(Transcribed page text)
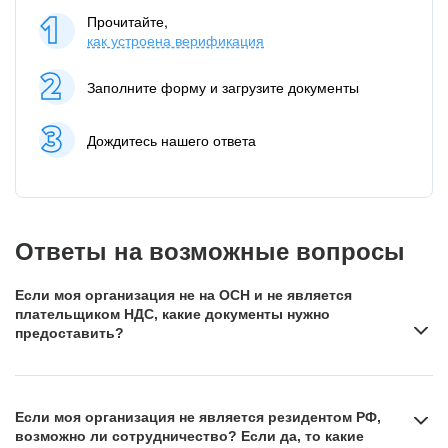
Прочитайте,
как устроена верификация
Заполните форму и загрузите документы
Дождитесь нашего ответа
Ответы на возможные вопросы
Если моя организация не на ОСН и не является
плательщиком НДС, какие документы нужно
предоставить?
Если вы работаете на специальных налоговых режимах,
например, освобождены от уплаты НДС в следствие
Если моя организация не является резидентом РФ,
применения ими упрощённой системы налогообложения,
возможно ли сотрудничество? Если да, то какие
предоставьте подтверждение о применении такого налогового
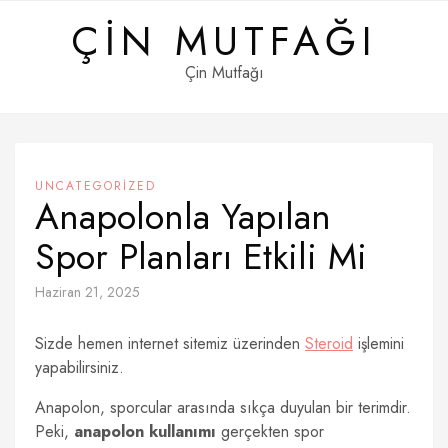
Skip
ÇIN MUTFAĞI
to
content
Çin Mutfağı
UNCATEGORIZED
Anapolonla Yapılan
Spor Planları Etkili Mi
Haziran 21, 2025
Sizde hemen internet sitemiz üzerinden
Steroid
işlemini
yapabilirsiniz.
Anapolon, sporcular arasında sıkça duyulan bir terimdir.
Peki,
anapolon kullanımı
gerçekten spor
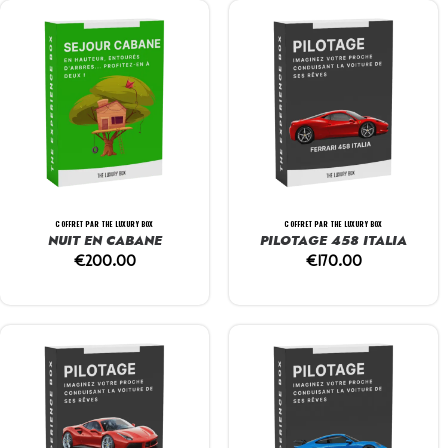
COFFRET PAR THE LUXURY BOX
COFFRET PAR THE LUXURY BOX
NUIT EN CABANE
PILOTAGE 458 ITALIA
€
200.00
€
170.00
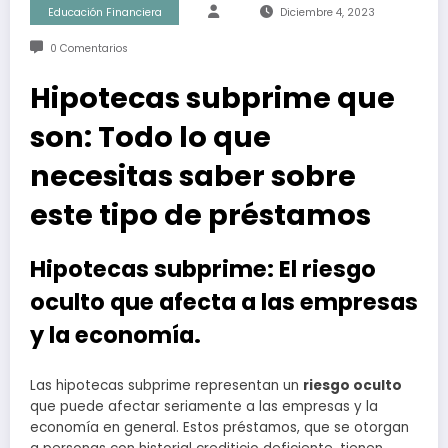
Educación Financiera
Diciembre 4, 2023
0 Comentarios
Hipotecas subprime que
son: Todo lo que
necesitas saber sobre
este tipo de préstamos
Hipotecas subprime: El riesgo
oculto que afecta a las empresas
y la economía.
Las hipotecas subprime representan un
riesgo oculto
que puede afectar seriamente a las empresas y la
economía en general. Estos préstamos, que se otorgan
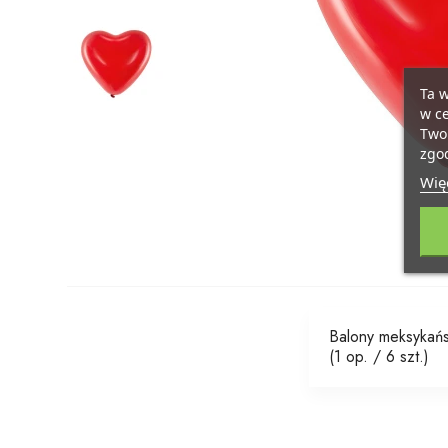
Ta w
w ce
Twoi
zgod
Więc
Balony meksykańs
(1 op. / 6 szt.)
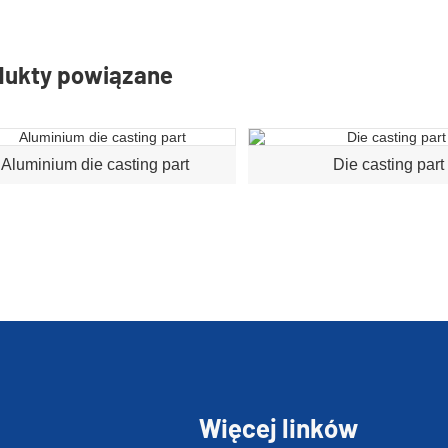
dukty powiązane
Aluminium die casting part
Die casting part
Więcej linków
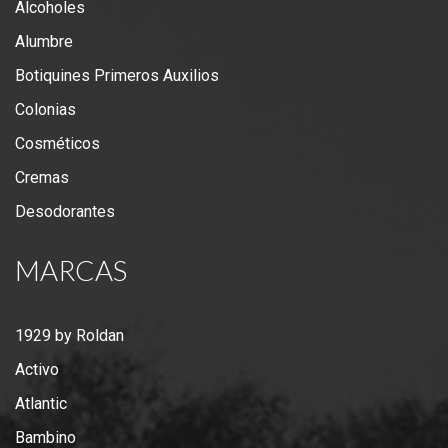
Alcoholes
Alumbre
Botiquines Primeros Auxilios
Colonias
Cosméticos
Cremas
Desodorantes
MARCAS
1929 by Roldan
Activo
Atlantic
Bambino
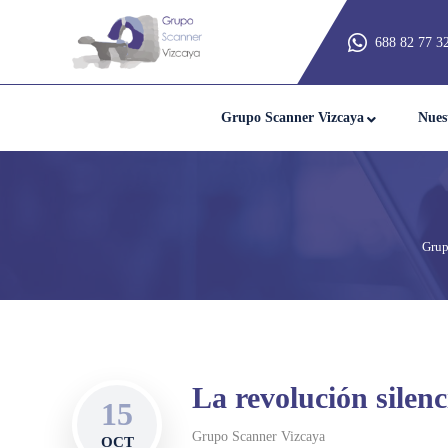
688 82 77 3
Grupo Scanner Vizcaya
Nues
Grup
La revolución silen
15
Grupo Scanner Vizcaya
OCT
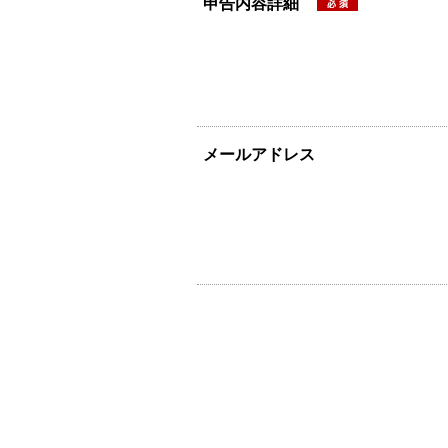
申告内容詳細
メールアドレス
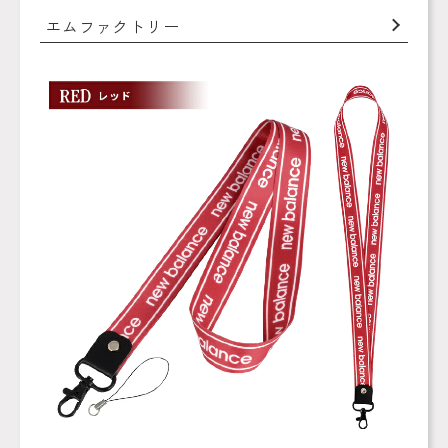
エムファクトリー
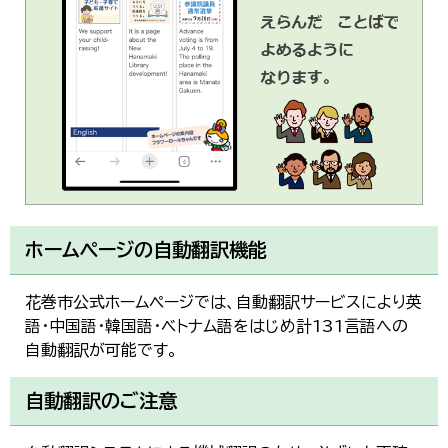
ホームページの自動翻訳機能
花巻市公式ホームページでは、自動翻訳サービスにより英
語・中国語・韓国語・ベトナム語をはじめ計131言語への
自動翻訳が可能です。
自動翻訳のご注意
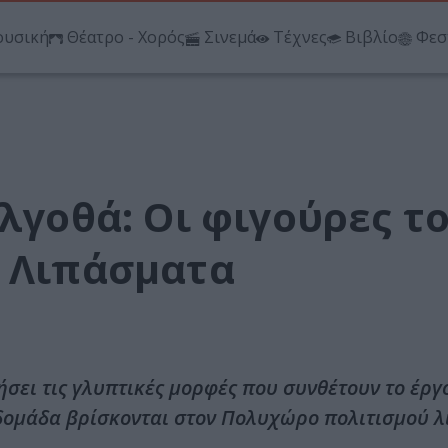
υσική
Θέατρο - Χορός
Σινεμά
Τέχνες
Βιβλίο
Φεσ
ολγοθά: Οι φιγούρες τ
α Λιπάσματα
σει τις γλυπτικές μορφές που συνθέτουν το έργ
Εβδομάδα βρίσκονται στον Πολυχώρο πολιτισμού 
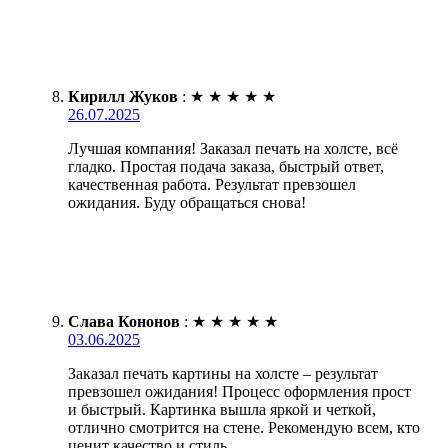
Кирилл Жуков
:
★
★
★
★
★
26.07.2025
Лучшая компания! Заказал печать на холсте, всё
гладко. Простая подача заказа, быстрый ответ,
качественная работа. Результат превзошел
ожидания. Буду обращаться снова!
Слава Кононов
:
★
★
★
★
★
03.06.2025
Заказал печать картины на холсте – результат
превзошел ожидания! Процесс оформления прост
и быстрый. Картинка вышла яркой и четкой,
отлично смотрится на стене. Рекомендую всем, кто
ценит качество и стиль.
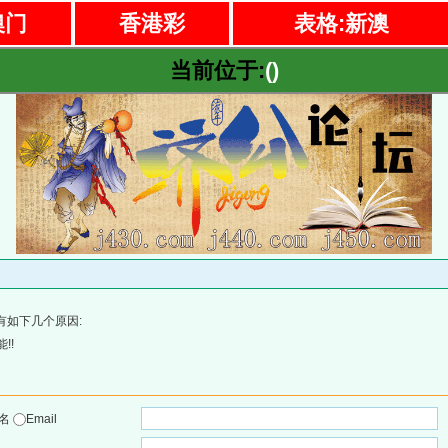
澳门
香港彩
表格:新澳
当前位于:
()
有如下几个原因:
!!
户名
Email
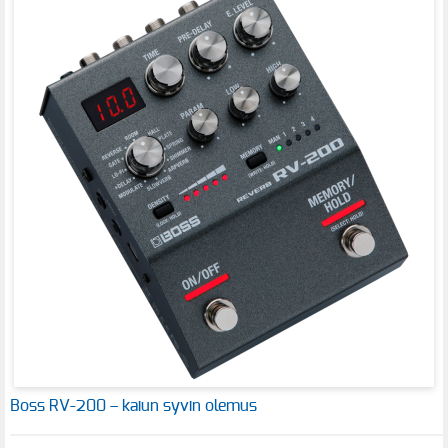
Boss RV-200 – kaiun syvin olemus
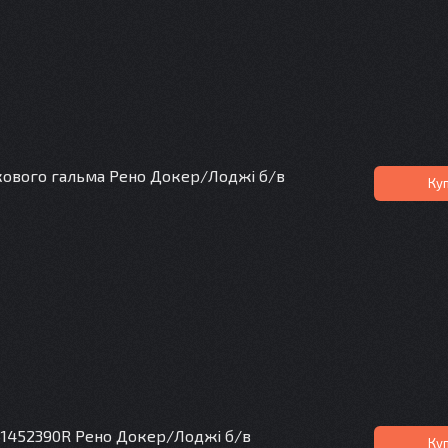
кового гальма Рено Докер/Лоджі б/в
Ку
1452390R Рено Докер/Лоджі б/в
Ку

Task | Write out all the text of every entry above line for line, leaving the pictures out.

Exercise solution |
Прочитайте,
как устроена верификация
Заполните форму и загрузите документы
Дождитесь нашего ответа
Ответы на возможные вопросы
Если моя организация не на ОСН и не является
плательщиком НДС, какие документы нужно
предоставить?
Если вы работаете на специальных налоговых режимах,
например, освобождены от уплаты НДС в следствие
Если моя организация не является резидентом РФ,
применения ими упрощённой системы налогообложения,
возможно ли сотрудничество? Если да, то какие
предоставьте подтверждение о применении такого налогового
Skip
ÇIN MUTFAĞI
to
content
Çin Mutfağı
UNCATEGORIZED
Anapolonla Yapılan
Spor Planları Etkili Mi
Haziran 21, 2025
Sizde hemen internet sitemiz üzerinden
Steroid
işlemini
yapabilirsiniz.
Anapolon, sporcular arasında sıkça duyulan bir terimdir.
Peki,
anapolon kullanımı
gerçekten spor
COFFRET PAR THE LUXURY BOX
COFFRET PAR THE LUXURY BOX
NUIT EN CABANE
PILOTAGE 458 ITALIA
€
200.00
€
170.00
Educación Financiera
Diciembre 4, 2023
0 Comentarios
Hipotecas subprime que
son: Todo lo que
necesitas saber sobre
este tipo de préstamos
Hipotecas subprime: El riesgo
oculto que afecta a las empresas
y la economía.
Las hipotecas subprime representan un
riesgo oculto
que puede afectar seriamente a las empresas y la
economía en general. Estos préstamos, que se otorgan
Ta w
w ce
Twoi
zgod
Więc
Balony meksykańs
(1 op. / 6 szt.)
dukty powiązane
Aluminium die casting part
Die casting part
Więcej linków
Alcoholes
Alumbre
Botiquines Primeros Auxilios
Colonias
Cosméticos
Cremas
Desodorantes
MARCAS
1929 by Roldan
Activo
Atlantic
Bambino
688 82 77 3
Grupo Scanner Vizcaya
Nues
Grup
La revolución silen
15
Grupo Scanner Vizcaya
OCT
申告内容詳細
メールアドレス
エムファクトリー
ホームページの自動翻訳機能
花巻市公式ホームページでは、自動翻訳サービスにより英
語・中国語・韓国語・ベトナム語をはじめ計131言語への
自動翻訳が可能です。
自動翻訳のご注意
υσική
Θέατρο - Χορός
Σινεμά
Τέχνες
Βιβλίο
Φεσ
ολγοθά: Οι φιγούρες τ
α Λιπάσματα
σει τις γλυπτικές μορφές που συνθέτουν το έργ
Εβδομάδα βρίσκονται στον Πολυχώρο πολιτισμού 
Кирилл Жуков
:
★
★
★
★
★
26.07.2025
Лучшая компания! Заказал печать на холсте, всё
гладко. Простая подача заказа, быстрый ответ,
качественная работа. Результат превзошел
ожидания. Буду обращаться снова!
Слава Кононов
:
★
★
★
★
★
03.06.2025
Заказал печать картины на холсте – результат
превзошел ожидания! Процесс оформления прост
и быстрый. Картинка вышла яркой и четкой,
отлично смотрится на стене. Рекомендую всем, кто
ценит качество и стиль.
澳门
香港彩
表格:新澳
当前位于:
()
有如下几个原因:
!!
户名
Email
Boss RV-200 – kaiun syvin olemus
кового гальма Рено Докер/Лоджі б/в
Ку
1452390R Рено Докер/Лоджі б/в
Ку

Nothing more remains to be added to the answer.